More and more these days, we’re finding ourselves heading further into a marketplace that is returning to, and putting more value back onto, relationships. Establishing, building and retaining relationships with today’s employees, channel partners and customers requires more time, effort, focus and long-term commitment. As this shift continues to grow, many organizations find themselves at a crossroads with an “engagement compass” on relationships that’s not pointing north; it’s pointing west, east and in some cases south.
With so much attention focused on cutting costs and gaining efficiencies, organizations are realizing diminishing returns from these approaches and are beginning to make a U-turn by mapping their strategies back to their No. 1 asset, their people. It’s people who take care of customers and business performance. And it’s a leadership team’s responsibility to take care of this valuable asset by recognizing, rewarding and incenting their people.
Another Chair at the Table
This is where we can start to recalibrate our engagement compass. If people are the key focus, then we need to turn our traditional thinking on its head. A lot of organizations are still making decisions on programs using gut instinct and past experience – and I think we can all agree that there’s a degree of pre- and post-program evaluation that’s necessary to hit certain benchmarks, understand what worked and what didn’t work, and make it better the next time.

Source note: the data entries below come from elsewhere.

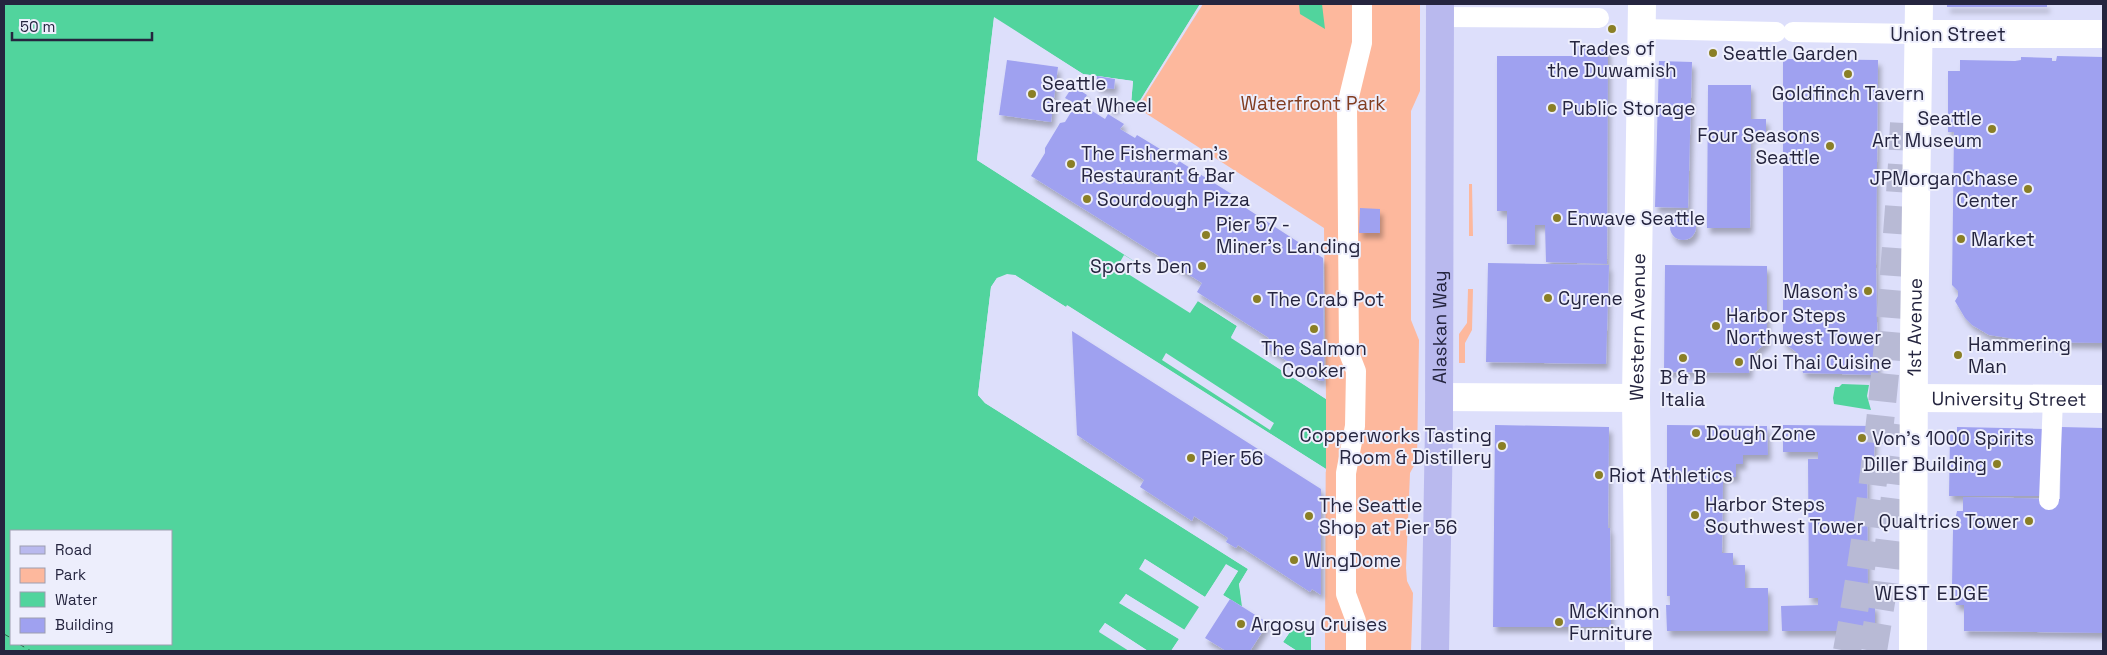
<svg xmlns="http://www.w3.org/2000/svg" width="2107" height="655" font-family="'Space Grotesk',sans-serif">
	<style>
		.green { fill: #fdb89d }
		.water { fill: #51d49d; fill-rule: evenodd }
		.pier { fill: #dddffb }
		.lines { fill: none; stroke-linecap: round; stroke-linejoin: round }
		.ferry { stroke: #2b5e47; stroke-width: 1; stroke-dasharray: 6 5; stroke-linecap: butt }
		.building { fill: #9fa1f0; filter: url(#shadow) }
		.highway-tunnel { stroke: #b8bad5; stroke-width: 28; stroke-dasharray: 28 14; stroke-linecap: butt }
		.street { stroke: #fff; stroke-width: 20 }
		.secondary { stroke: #fff; stroke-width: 28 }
		.primary { stroke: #b9b9ee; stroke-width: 28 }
		.poi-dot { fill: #8a7f26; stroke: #edeefc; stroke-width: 2 }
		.labels { text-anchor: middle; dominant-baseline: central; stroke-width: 4; stroke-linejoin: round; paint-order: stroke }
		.street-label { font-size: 19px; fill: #25253f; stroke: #edeefc }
		.poi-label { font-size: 19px; fill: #25253f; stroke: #edeefc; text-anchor: start }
		.park-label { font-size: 19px; fill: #813d21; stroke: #edeefc }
		.neighbourhood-label { font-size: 20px; letter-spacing: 1px; fill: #25253f; stroke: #edeefc }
	</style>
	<defs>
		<filter id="shadow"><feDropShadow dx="3" dy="5.5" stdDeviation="2.5" flood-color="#0004"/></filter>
	</defs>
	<rect width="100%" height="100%" fill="#dddffb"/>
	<path class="green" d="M 1200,4 L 1420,4 L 1420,91 L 1411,111 L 1411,320 L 1419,340 L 1417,460 L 1410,473 L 1406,568 L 1407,581 L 1413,593 L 1411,651 L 1325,651 L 1326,399 L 1324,228 L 1136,107 Z
		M 1469,184 L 1472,184 L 1473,236 L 1469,236 Z
		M 1468,289 L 1473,289 L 1472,330 L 1465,343 L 1465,363 L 1459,363 L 1459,334 L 1467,323 Z"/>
	<path class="water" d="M 4,4 L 1200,4 L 1136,107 L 1131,104 L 1133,81 L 1083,74 L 994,18 L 977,160 L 1237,326 L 1231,338 L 1326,399 L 1326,469 L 1068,306 L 1066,307 L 1015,275 L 997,278 L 991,287 L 978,395 L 985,403 L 1248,569 L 1239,584 L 1243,607 L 1223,595 L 1238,571 L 1226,565 L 1205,597 L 1145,559 L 1140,569 L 1200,607 L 1185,630 L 1126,594 L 1120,603 L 1179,639 L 1171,651 L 1148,651 L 1105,623 L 1099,632 L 1129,651 L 4,651 ZM 11,531 L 171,531 L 171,644 L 11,644 Z
		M 1299,4 L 1322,4 L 1325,29 L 1300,14 Z
		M 1842,384 L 1869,385 L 1867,396 L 1871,410 L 1834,404 L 1833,398 L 1835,387 L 1839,387 Z
		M 1292,629 L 1311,629 L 1311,651 L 1297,651 L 1283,642 Z"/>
	<path class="pier" d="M 1200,4 L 1203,4 L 1136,110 L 1129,104 L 1131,83 L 1082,76 L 996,22 L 980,159 L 1238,324 L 1240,327 L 1234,337 L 1326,396 L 1326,399 L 1231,337 L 1237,326 L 1198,301 L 1190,313 L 1117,267 L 1124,255 L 1148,270 L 977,160 L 994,17 L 1083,74 L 1133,81 L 1131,104 L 1136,107 Z
		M 1007,274 L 1015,275 L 1066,307 L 1067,305 L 1326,469 L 1326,472 L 1068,309 L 1065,310 L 1014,278 L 1007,277 L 999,280 L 994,288 L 980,394 L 987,401 L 1250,568 L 1242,585 L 1245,607 L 1242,609 L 1221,596 L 1234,572 L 1227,568 L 1205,600 L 1146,563 L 1143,568 L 1202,606 L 1184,632 L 1127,597 L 1123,602 L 1180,637 L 1181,640 L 1174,651 L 1171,651 L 1179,639 L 1119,603 L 1126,594 L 1184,630 L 1199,607 L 1139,569 L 1145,559 L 1205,597 L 1226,564 L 1238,571 L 1223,595 L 1242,607 L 1239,584 L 1248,569 L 985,403 L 978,395 L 991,287 L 997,278 Z
		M 1166,353 L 1274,423 L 1270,430 L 1162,360 Z
		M 1105,623 L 1148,651 L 1144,651 L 1106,626 L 1103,631 L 1132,651 L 1099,631 Z
		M 1291,627 L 1313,627 L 1314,651 L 1311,651 L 1311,629 L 1292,629 L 1283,642 L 1297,651 L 1293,651 L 1281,644 L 1281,641 Z"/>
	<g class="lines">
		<path class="ferry" d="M 4,634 L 11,638
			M 19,644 L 31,651"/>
	</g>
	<path class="building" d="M 1947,4 L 2047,4 L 2047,7 L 1947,7 Z
		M 1573,46 L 1608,47 L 1607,264 L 1546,262 L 1545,225 L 1535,225 L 1535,245 L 1507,244 L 1507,211 L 1497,211 L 1497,56 L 1573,56 Z
		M 2057,56 L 2103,57 L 2103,343 L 2028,342 L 2028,341 L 1989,335 L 1972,325 L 1965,318 L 1955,301 L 1958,296 L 1958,291 L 1952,285 L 1954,132 L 1948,132 L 1948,71 L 1960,71 L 1960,60 L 2015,61 L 2021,60 L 2021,57 L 2052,58 L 2052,61 L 2056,61 Z
		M 1783,59 L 1878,60 L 1876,267 L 1878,375 L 1803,373 L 1800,359 L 1796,352 L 1783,342 Z
		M 1007,60 L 1058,67 L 1051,122 L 999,115 Z
		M 1659,61 L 1692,62 L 1688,208 L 1655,207 Z
		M 1097,76 L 1115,79 L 1114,89 L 1096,87 Z
		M 1708,85 L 1751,85 L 1751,119 L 1766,119 L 1766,135 L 1751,135 L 1750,228 L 1707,228 Z
		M 1073,86 L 1087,95 L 1081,104 L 1105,119 L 1108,114 L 1124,124 L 1120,129 L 1135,138 L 1137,135 L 1165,152 L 1163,156 L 1177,165 L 1179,161 L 1238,198 L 1235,201 L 1323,258 L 1324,381 L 1318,380 L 1263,346 L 1269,338 L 1197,292 L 1202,283 L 1031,176 L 1045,153 L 1045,148 L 1060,123 L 1065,122 L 1076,104 L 1065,98 Z
		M 1112,99 L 1119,103 L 1114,110 L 1107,106 Z
		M 1360,208 L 1380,209 L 1380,233 L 1359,233 Z
		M1670 227a13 13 0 1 1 26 0a13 13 0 1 1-26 0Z
		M 1488,263 L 1609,265 L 1606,364 L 1486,362 Z
		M 1665,265 L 1767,266 L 1767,342 L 1753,354 L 1750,361 L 1749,373 L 1664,372 Z
		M 1072,331 L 1321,489 L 1321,595 L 1312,589 L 1310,592 L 1238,545 L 1236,548 L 1226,542 L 1228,538 L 1194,516 L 1192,521 L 1140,487 L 1144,480 L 1077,435 Z
		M 1495,425 L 1609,427 L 1608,528 L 1610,528 L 1611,627 L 1493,627 Z
		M 1667,425 L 1767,426 L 1768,455 L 1743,455 L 1743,464 L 1736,464 L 1736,477 L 1723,477 L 1722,553 L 1733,553 L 1733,565 L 1745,565 L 1745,588 L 1768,588 L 1768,631 L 1667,631 L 1666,605 L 1670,605 L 1670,596 L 1667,596 Z
		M 1783,425 L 1875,426 L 1874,458 L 1867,458 L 1868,599 L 1857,599 L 1857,605 L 1875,605 L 1875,631 L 1782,631 L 1781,606 L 1818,605 L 1818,598 L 1809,598 L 1808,459 L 1818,459 L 1818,452 L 1783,452 Z
		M 1957,427 L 2046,429 L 2044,496 L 1949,496 L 1950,433 L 1957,433 Z
		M 2061,427 L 2103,428 L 2103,633 L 1964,631 L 1964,605 L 1956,605 L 1952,586 L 1953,530 L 1957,511 L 1963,511 L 1963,497 L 2060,499 Z
		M 1230,599 L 1268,623 L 1250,651 L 1226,651 L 1205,638 Z"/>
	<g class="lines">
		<path class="highway-tunnel" d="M 1847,651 C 1869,531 1883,408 1893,286 C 1897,231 1902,177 1904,123
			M 1873,651 L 1884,584 L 1904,425"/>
		<path class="street" d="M 1441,17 L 1599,18
			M 1642,29 L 1776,32
			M 1793,32 L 1919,34
			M 2049,500 L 2053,399
			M 1356,651 L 1356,621 L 1346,594 L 1346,473 L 1355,426 L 1356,371 L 1349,353 L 1347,105 L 1362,43 L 1362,4"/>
		<g class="secondary">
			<path d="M 1919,34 L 2103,34"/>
			<path d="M 1439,397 L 1636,398"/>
			<path id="s1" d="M 1915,398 L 2103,399"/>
			<path id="s2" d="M 1639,651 L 1636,398 L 1642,4"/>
			<path id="s3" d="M 1913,651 L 1914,339 L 1919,4"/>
		</g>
		<path class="primary" id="s4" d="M 1435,651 L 1439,427 L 1440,4"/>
	</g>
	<g class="poi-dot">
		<circle cx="1612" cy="29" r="5"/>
		<circle cx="1713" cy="53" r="5"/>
		<circle cx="1848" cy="74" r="5"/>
		<circle cx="1032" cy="94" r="5"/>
		<circle cx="1552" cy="108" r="5"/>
		<circle cx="1992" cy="129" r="5"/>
		<circle cx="1830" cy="146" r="5"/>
		<circle cx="1071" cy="164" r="5"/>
		<circle cx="2028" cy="189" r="5"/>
		<circle cx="1087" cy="199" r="5"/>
		<circle cx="1557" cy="218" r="5"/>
		<circle cx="1206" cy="235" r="5"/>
		<circle cx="1961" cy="239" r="5"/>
		<circle cx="1202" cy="266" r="5"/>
		<circle cx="1868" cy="291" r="5"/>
		<circle cx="1548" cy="298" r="5"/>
		<circle cx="1257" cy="299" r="5"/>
		<circle cx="1716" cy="326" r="5"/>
		<circle cx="1314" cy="329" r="5"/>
		<circle cx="1958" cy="355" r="5"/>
		<circle cx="1683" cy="358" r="5"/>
		<circle cx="1739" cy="362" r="5"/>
		<circle cx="1696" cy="433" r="5"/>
		<circle cx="1862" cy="438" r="5"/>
		<circle cx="1502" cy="446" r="5"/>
		<circle cx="1191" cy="458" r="5"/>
		<circle cx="1997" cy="464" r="5"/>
		<circle cx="1599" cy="475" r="5"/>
		<circle cx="1695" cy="515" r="5"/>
		<circle cx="1309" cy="516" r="5"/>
		<circle cx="2029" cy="521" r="5"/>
		<circle cx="1294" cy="560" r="5"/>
		<circle cx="1559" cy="622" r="5"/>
		<circle cx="1241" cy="624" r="5"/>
	</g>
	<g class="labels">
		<g class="street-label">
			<text x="1948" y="34">Union Street</text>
			<text stroke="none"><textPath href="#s2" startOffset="324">Western Avenue</textPath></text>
			<text stroke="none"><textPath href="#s3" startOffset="324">1st Avenue</textPath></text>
			<text stroke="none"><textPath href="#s4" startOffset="324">Alaskan Way</textPath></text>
			<text stroke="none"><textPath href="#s1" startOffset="94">University Street</textPath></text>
		</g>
		<g class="poi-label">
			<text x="1612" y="48" text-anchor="middle">Trades of<tspan x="1612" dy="22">the Duwamish</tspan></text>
			<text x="1723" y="53">Seattle Garden</text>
			<text x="1042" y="83">Seattle<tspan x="1042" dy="22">Great Wheel</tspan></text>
			<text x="1848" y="93" text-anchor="middle">Goldfinch Tavern</text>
			<text x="1562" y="108">Public Storage</text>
			<text x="1982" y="118" text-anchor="end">Seattle<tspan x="1982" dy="22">Art Museum</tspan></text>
			<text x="1820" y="135" text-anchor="end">Four Seasons<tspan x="1820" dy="22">Seattle</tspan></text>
			<text x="1081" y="153">The Fisherman's<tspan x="1081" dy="22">Restaurant &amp; Bar</tspan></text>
			<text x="2018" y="178" text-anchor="end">JPMorganChase<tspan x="2018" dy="22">Center</tspan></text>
			<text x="1097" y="199">Sourdough Pizza</text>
			<text x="1567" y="218">Enwave Seattle</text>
			<text x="1216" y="224">Pier 57 -<tspan x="1216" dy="22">Miner's Landing</tspan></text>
			<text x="1971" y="239">Market</text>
			<text x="1192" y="266" text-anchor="end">Sports Den</text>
			<text x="1858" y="291" text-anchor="end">Mason's</text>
			<text x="1558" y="298">Cyrene</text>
			<text x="1267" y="299">The Crab Pot</text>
			<text x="1726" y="315">Harbor Steps<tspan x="1726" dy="22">Northwest Tower</tspan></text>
			<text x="1968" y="344">Hammering<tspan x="1968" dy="22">Man</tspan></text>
			<text x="1314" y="348" text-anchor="middle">The Salmon<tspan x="1314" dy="22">Cooker</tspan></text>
			<text x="1749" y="362">Noi Thai Cuisine</text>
			<text x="1683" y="377" text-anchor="middle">B &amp; B<tspan x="1683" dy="22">Italia</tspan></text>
			<text x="1706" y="433">Dough Zone</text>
			<text x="1492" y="435" text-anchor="end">Copperworks Tasting<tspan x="1492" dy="22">Room &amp; Distillery</tspan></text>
			<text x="1872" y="438">Von's 1000 Spirits</text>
			<text x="1201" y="458">Pier 56</text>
			<text x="1987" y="464" text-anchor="end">Diller Building</text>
			<text x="1609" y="475">Riot Athletics</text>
			<text x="1705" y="504">Harbor Steps<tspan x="1705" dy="22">Southwest Tower</tspan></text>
			<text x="1319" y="505">The Seattle<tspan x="1319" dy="22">Shop at Pier 56</tspan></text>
			<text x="2019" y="521" text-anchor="end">Qualtrics Tower</text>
			<text x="1304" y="560">WingDome</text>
			<text x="1569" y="611">McKinnon<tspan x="1569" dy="22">Furniture</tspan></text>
			<text x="1251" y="624">Argosy Cruises</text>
		</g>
		<g class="park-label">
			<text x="1313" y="103">Waterfront Park</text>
		</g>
		<g class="neighbourhood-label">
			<text x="1932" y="593">WEST EDGE</text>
		</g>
	</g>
	<rect width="2107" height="655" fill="none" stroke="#25253f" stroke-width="10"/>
	<rect x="10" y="530" width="162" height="115" fill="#edeefc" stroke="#9d9eb0"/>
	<rect x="20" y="546" width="25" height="8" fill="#b9b9ee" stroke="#9d9eb0"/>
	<text x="55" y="555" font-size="15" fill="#25253f">Road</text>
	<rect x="20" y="568" width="25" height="15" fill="#fdb89d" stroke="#9d9eb0"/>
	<text x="55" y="580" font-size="15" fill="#25253f">Park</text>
	<rect x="20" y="592" width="25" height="15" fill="#51d49d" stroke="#9d9eb0"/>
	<text x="55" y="605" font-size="15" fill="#25253f">Water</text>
	<rect x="20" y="618" width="25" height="15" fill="#9fa1f0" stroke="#9d9eb0"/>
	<text x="55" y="630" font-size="15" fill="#25253f">Building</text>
	<path d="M12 32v8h140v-8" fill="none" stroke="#25253f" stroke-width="2.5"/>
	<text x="20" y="32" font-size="15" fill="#25253f" stroke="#edeefc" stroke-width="4" paint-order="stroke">50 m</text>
</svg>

Over the last few years we’ve added chairs around the design and decision table. We have procurement, finance, marketing, sales, and planners – but there’s still one chair missing, and that’s the participants. We need to better understand and be able to distinguish, from the participants’ perspective, what is and what is not aligned to demand; such as program features and activities. For example, having these insights helps avoid situations where you identify 20 planned activities and cross your fingers and hope that you meet everybody’s needs, wants and preferences. Getting these insights from participant inputs – bringing the voice of the participant into play – gives us a much clearer perspective that can be used to help make more informed decisions that can cut those 20 activities down to, say, 10 before we start designing a program. This provides an opportunity to make targeted investments in those things that are more broadly meaningful and motivational at the individual level.
In other words, we’ve spent years asking participants what they thought, but we rarely, if ever, asked them what they think – before the fact; before the program was planned and designed.